** Selected extract **
---*---

We can use the Data Journey to reduce the likelihood of this problem occurring. Specific pairs of creators and consumers are encouraged to share their work experiences with each other to develop a common understanding both of the situation which leads to the inaccurate data capture and to the consequences. Together they come up with suggestions to improve the situation and together they take responsibility for improvements. A series of follow-ups take place to evaluate the suggested improvements and where necessary amend the approach. The resulting benefits can be specifically linked to these users.

The end result is that both the Data Governance effort and the resulting benefits are more personal. Rather than being impersonal business cases, the value generated makes a concrete difference for actual users and therefore resonates in re-telling far more than general examples would do.

---*---

** Requirement **
In the passage on the Data Journey, who is encouraged to share their work experiences with each other?

---*---

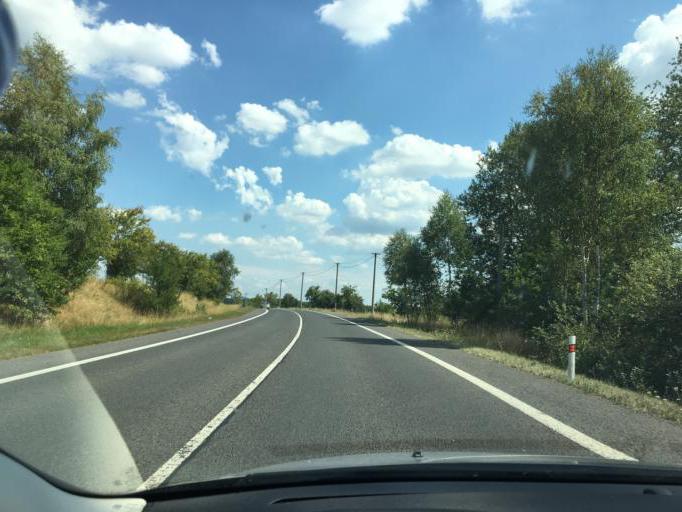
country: CZ
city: Jablonne v Podjestedi
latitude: 50.7714
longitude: 14.7271
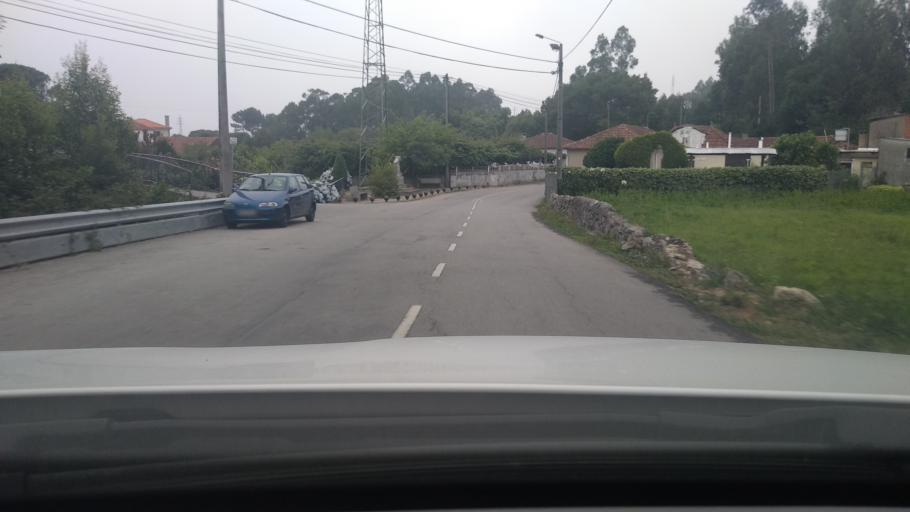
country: PT
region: Aveiro
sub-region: Espinho
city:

---*---

** Full response **
Specific pairs of creators and consumers.